A calibration measurement should be performed as described, measuring the response in the blood counter to a rectangular input activity. Note that the measured data have to be decay corrected and calibrated to kBq/cc.
Fitting of the Dispersion Parameters
In PKIN, please start a new workspace and load the measurement with the menu item Load Whole Blood Activity. On the Blood tab, switch the Whole Blood model to Calibration: Step-up as illustrated below.
Mask all samples except for a baseline, rising edge and the following plateau as follows:
Next comes the fitting of the step-up model. Enter the time where the signal rises as a starting value for the T parameter, the known concentration value as the C parameter, and enable the fitting flags as illustrated below.

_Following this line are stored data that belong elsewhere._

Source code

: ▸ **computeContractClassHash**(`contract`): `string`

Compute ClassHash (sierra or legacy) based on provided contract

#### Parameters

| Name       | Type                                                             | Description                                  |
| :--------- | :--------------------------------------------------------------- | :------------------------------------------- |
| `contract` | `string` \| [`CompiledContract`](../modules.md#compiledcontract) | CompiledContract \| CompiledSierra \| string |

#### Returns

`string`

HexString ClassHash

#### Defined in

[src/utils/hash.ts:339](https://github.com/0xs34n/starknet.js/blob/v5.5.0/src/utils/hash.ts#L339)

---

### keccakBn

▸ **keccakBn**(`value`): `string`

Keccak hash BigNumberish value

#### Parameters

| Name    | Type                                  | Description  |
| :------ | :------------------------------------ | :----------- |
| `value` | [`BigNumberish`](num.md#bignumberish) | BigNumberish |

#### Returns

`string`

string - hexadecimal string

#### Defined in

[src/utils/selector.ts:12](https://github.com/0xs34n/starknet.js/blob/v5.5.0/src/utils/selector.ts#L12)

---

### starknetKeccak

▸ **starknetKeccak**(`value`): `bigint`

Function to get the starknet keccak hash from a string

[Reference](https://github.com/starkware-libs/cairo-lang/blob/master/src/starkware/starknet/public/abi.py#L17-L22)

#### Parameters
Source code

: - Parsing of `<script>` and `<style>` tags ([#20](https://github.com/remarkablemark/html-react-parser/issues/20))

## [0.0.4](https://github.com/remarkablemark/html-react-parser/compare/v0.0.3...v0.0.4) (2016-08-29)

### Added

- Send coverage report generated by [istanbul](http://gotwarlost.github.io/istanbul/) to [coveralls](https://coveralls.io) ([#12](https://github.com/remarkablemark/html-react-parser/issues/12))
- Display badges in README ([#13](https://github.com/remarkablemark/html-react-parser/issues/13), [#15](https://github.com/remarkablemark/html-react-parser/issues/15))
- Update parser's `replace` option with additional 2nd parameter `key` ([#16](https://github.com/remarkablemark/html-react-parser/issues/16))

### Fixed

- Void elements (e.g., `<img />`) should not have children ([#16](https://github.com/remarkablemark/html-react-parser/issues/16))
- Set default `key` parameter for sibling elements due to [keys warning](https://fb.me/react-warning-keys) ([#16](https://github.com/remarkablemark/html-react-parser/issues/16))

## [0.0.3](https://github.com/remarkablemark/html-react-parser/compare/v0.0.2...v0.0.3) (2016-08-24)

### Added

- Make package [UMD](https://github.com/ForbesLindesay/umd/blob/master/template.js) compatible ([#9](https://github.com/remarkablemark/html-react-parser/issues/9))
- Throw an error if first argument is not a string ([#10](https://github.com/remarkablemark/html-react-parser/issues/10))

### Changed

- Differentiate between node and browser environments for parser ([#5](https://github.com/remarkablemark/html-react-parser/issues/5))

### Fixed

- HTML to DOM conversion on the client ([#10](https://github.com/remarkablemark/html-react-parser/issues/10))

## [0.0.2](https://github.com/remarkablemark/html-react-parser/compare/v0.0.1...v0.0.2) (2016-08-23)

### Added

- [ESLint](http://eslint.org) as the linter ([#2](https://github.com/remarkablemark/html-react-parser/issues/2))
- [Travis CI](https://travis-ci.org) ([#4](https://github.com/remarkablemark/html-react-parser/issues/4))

With Fit Whole Blood the model curve can be fitted to the section.
A similar fitting can be done with the decreasing edge and the model Correction: Step-down. Fitting the different parts of the calibration experiment provides several sets of the dispersion parameters, which allows determining their average values. Those values of the alpha and k parameters can be applied for the correction of the actual blood curve of live experiments.
Recommendations by Methodology Author Ole Munk
alpha has an impact on the noise in the dispersion-corrected input functions. If alpha is allowed to get close to 1, then the noise increases (too) much (Fig.8 in Munk et al.). Therefore, in practice, alpha can be fixed at a reasonable value, eg. 0.75, and only k fitted along with the two "known" parameters T and C.
1.The parameters can be tracer-dependent. It takes less than an hour to do the calibration measurement and the parameters can be re-used for all future measurements using the same blood sampling setup.
2.Dispersion correction is only important when modeling fast processes such as blood flow. When estimating binding potentials and other "slow processes'", dispersion correction is considered less important.